We recently issued our final decision in the last of a series of "lead" cases on "dual" variable mortgage rates.

This complex and high-profile subject has undoubtedly been the hottest banking topic we have dealt with over the past year.

Here, we summarise our approach and explain the decisions we took in each of the lead cases.

introduction of new rates

Some mortgage lenders moved from having a single standard variable mortgage rate by introducing an additional variable rate, which was lower than the lender's so-called "standard" variable rate.

They said this was to give loyal existing borrowers the same benefits as borrowers who kept switching from lender to lender in pursuit of the best new deal. How far the lenders' actions appeared consistent with that objective varied from lender to lender.

The change provoked complaints from various existing borrowers who had taken out their mortgages when there was a single standard variable rate, and who did not get the benefit of the new lower rate. Most of the complaints we received related to five particular lenders.

withdrawal of rates

The position was further complicated when some of the lenders withdrew rates following - or sometimes anticipating - our decisions. We not only had complaints from borrowers who were refused the rates when they were available. We also had complaints from borrowers who had not applied for particular rates until after they were withdrawn.

lead cases

We decide each case on the basis of its own circumstances. But if we receive lots of cases about the same financial product and similar circumstances, we may choose one or more apparently typical cases as "lead cases". Focusing initially on these lead cases can help to save duplicated effort for all concerned. We identified one or more lead cases for each of the five lenders.

commercial decisions

Many a business decision by a financial firm risks criticism by one group of customers or another. A firm's business strategy will ultimately be judged by success or failure in a competitive market. A business decision is not necessarily unfair just because it could be criticised or because its benefits for customers might be debatable.

We have never said that lenders cannot have more than one variable rate. We have decided the lead cases on the basis of what rate those borrowers were entitled to in the light of their mortgage contracts and the legitimate expectations they were entitled to have under those contracts.

## [Problem A]
Quote the mortgage rates article in full, word for word.

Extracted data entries
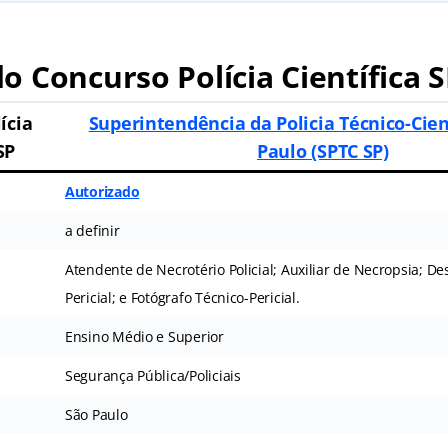
 Concurso Polícia Científica 
ícia
Superintendência da Policia Técnico-Cien
SP
Paulo (SPTC SP)
Autorizado
a definir
Atendente de Necrotério Policial; Auxiliar de Necropsia; De
Pericial; e Fotógrafo Técnico-Pericial.
Ensino Médio e Superior
Segurança Pública/Policiais
São Paulo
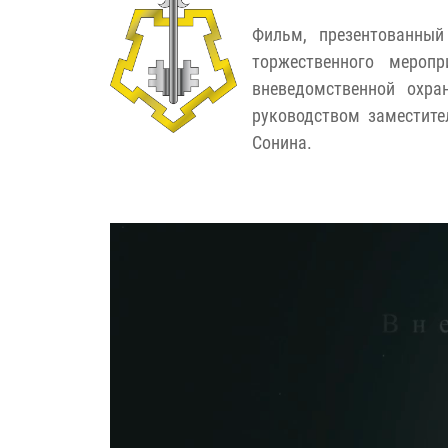
Фильм, презентованный
торжественного мероп
вневедомственной охра
руководством заместите
Сонина.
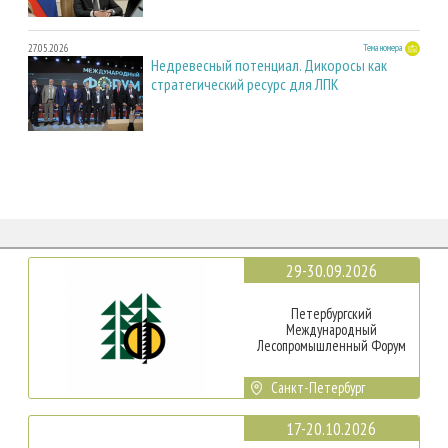
27.05.2026
Тема номера
Недревесный потенциал. Дикоросы как
стратегический ресурс для ЛПК
29-30.09.2026
Петербургский
Международный
Лесопромышленный Форум
Санкт-Петербург
17-20.10.2026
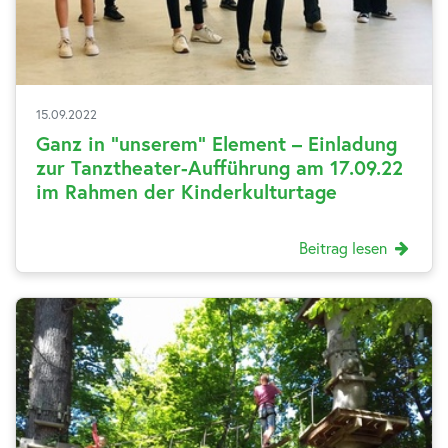
15.09.2022
Ganz in “unserem” Element – Einladung
zur Tanztheater-Aufführung am 17.09.22
im Rahmen der Kinderkulturtage
Beitrag lesen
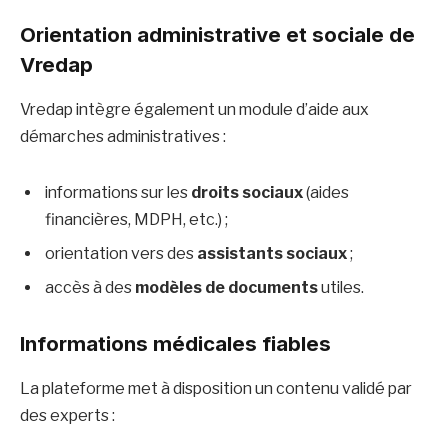
Orientation administrative et sociale de
Vredap
Vredap intègre également un module d’aide aux
démarches administratives :
informations sur les
droits sociaux
(aides
financières, MDPH, etc.) ;
orientation vers des
assistants sociaux
;
accès à des
modèles de documents
utiles.
Informations médicales fiables
La plateforme met à disposition un contenu validé par
des experts :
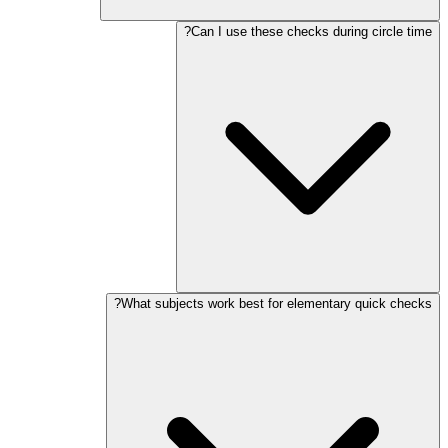
Can I use these checks during circle time?
What subjects work best for elementary quick checks?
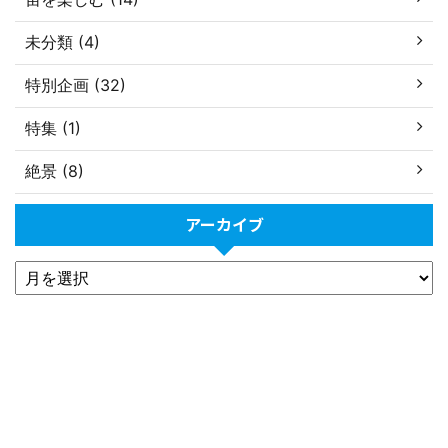
未分類 (4)
特別企画 (32)
特集 (1)
絶景 (8)
アーカイブ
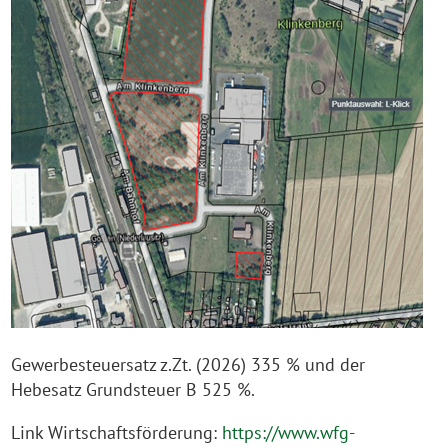
Gewerbesteuersatz z.Zt. (2026) 335 % und der
Hebesatz Grundsteuer B 525 %.
Link Wirtschaftsförderung:
https://www.wfg-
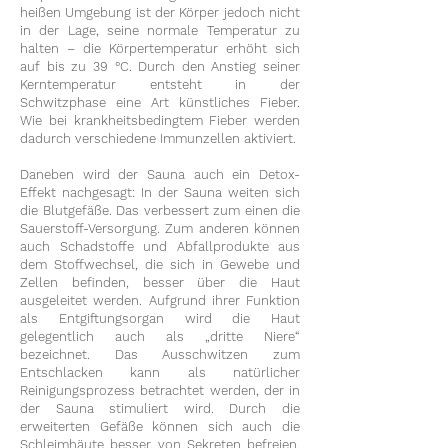
heißen Umgebung ist der Körper jedoch nicht
in der Lage, seine normale Temperatur zu
halten – die Körpertemperatur erhöht sich
auf bis zu 39 °C. Durch den Anstieg seiner
Kerntemperatur entsteht in der
Schwitzphase eine Art künstliches Fieber.
Wie bei krankheitsbedingtem Fieber werden
dadurch verschiedene Immunzellen aktiviert.
Daneben wird der Sauna auch ein Detox-
Effekt nachgesagt: In der Sauna weiten sich
die Blutgefäße. Das verbessert zum einen die
Sauerstoff-Versorgung. Zum anderen können
auch Schadstoffe und Abfallprodukte aus
dem Stoffwechsel, die sich in Gewebe und
Zellen befinden, besser über die Haut
ausgeleitet werden. Aufgrund ihrer Funktion
als Entgiftungsorgan wird die Haut
gelegentlich auch als „dritte Niere“
bezeichnet. Das Ausschwitzen zum
Entschlacken kann als natürlicher
Reinigungsprozess betrachtet werden, der in
der Sauna stimuliert wird. Durch die
erweiterten Gefäße können sich auch die
Schleimhäute besser von Sekreten befreien.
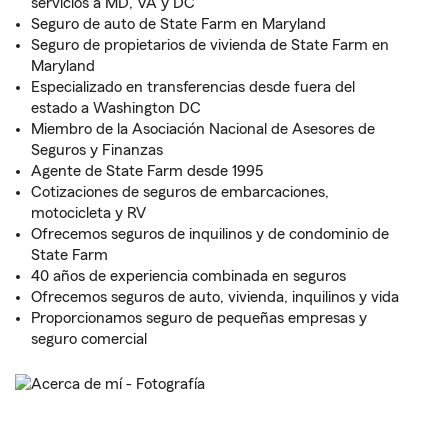
servicios a MD, VA y DC
Seguro de auto de State Farm en Maryland
Seguro de propietarios de vivienda de State Farm en
Maryland
Especializado en transferencias desde fuera del
estado a Washington DC
Miembro de la Asociación Nacional de Asesores de
Seguros y Finanzas
Agente de State Farm desde 1995
Cotizaciones de seguros de embarcaciones,
motocicleta y RV
Ofrecemos seguros de inquilinos y de condominio de
State Farm
40 años de experiencia combinada en seguros
Ofrecemos seguros de auto, vivienda, inquilinos y vida
Proporcionamos seguro de pequeñas empresas y
seguro comercial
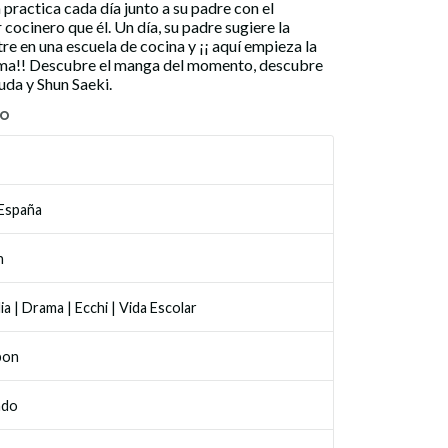
practica cada día junto a su padre con el
 cocinero que él. Un día, su padre sugiere la
re en una escuela de cocina y ¡¡ aquí empieza la
oma!! Descubre el manga del momento, descubre
a y Shun Saeki.
TO
 España
n
ia
|
Drama
|
Ecchi
|
Vida Escolar
bon
ado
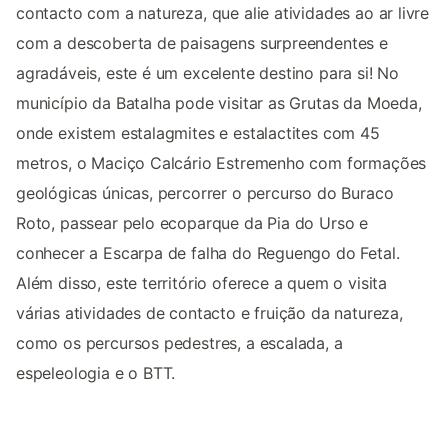
contacto com a natureza, que alie atividades ao ar livre
com a descoberta de paisagens surpreendentes e
agradáveis, este é um excelente destino para si! No
município da Batalha pode visitar as Grutas da Moeda,
onde existem estalagmites e estalactites com 45
metros, o Maciço Calcário Estremenho com formações
geológicas únicas, percorrer o percurso do Buraco
Roto, passear pelo ecoparque da Pia do Urso e
conhecer a Escarpa de falha do Reguengo do Fetal.
Além disso, este território oferece a quem o visita
várias atividades de contacto e fruição da natureza,
como os percursos pedestres, a escalada, a
espeleologia e o BTT.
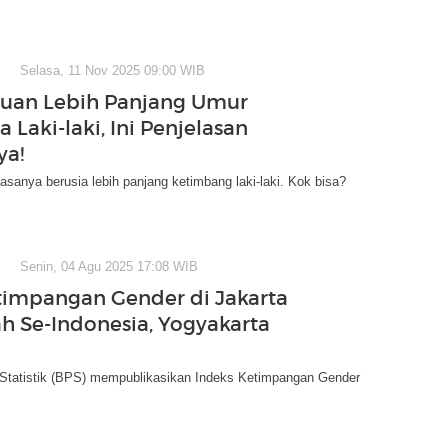
Selasa, 11 Nov 2025 09:00 WIB
uan Lebih Panjang Umur
 Laki-laki, Ini Penjelasan
ya!
sanya berusia lebih panjang ketimbang laki-laki. Kok bisa?
Senin, 04 Agu 2025 17:08 WIB
timpangan Gender di Jakarta
h Se-Indonesia, Yogyakarta
Statistik (BPS) mempublikasikan Indeks Ketimpangan Gender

## [Problem B]
Update the extracted data entries from their first line up to and including the line with "Ensino Médio e Superior", changing "Autorizado" to "Aprovado" and keeping all else the same. Return only those lines, without the pictures.

## [Result A]
We recently issued our final decision in the last of a series of "lead" cases on "dual" variable mortgage rates.

This complex and high-profile subject has undoubtedly been the hottest banking topic we have dealt with over the past year.

Here, we summarise our approach and explain the decisions we took in each of the lead cases.

introduction of new rates

Some mortgage lenders moved from having a single standard variable mortgage rate by introducing an additional variable rate, which was lower than the lender's so-called "standard" variable rate.

They said this was to give loyal existing borrowers the same benefits as borrowers who kept switching from lender to lender in pursuit of the best new deal. How far the lenders' actions appeared consistent with that objective varied from lender to lender.

The change provoked complaints from various existing borrowers who had taken out their mortgages when there was a single standard variable rate, and who did not get the benefit of the new lower rate. Most of the complaints we received related to five particular lenders.

withdrawal of rates

The position was further complicated when some of the lenders withdrew rates following - or sometimes anticipating - our decisions. We not only had complaints from borrowers who were refused the rates when they were available. We also had complaints from borrowers who had not applied for particular rates until after they were withdrawn.

lead cases

We decide each case on the basis of its own circumstances. But if we receive lots of cases about the same financial product and similar circumstances, we may choose one or more apparently typical cases as "lead cases". Focusing initially on these lead cases can help to save duplicated effort for all concerned. We identified one or more lead cases for each of the five lenders.

commercial decisions

Many a business decision by a financial firm risks criticism by one group of customers or another. A firm's business strategy will ultimately be judged by success or failure in a competitive market. A business decision is not necessarily unfair just because it could be criticised or because its benefits for customers might be debatable.

We have never said that lenders cannot have more than one variable rate. We have decided the lead cases on the basis of what rate those borrowers were entitled to in the light of their mortgage contracts and the legitimate expectations they were entitled to have under those contracts.

## [Result B]
 Concurso Polícia Científica 
ícia
Superintendência da Policia Técnico-Cien
SP
Paulo (SPTC SP)
Aprovado
a definir
Atendente de Necrotério Policial; Auxiliar de Necropsia; De
Pericial; e Fotógrafo Técnico-Pericial.
Ensino Médio e Superior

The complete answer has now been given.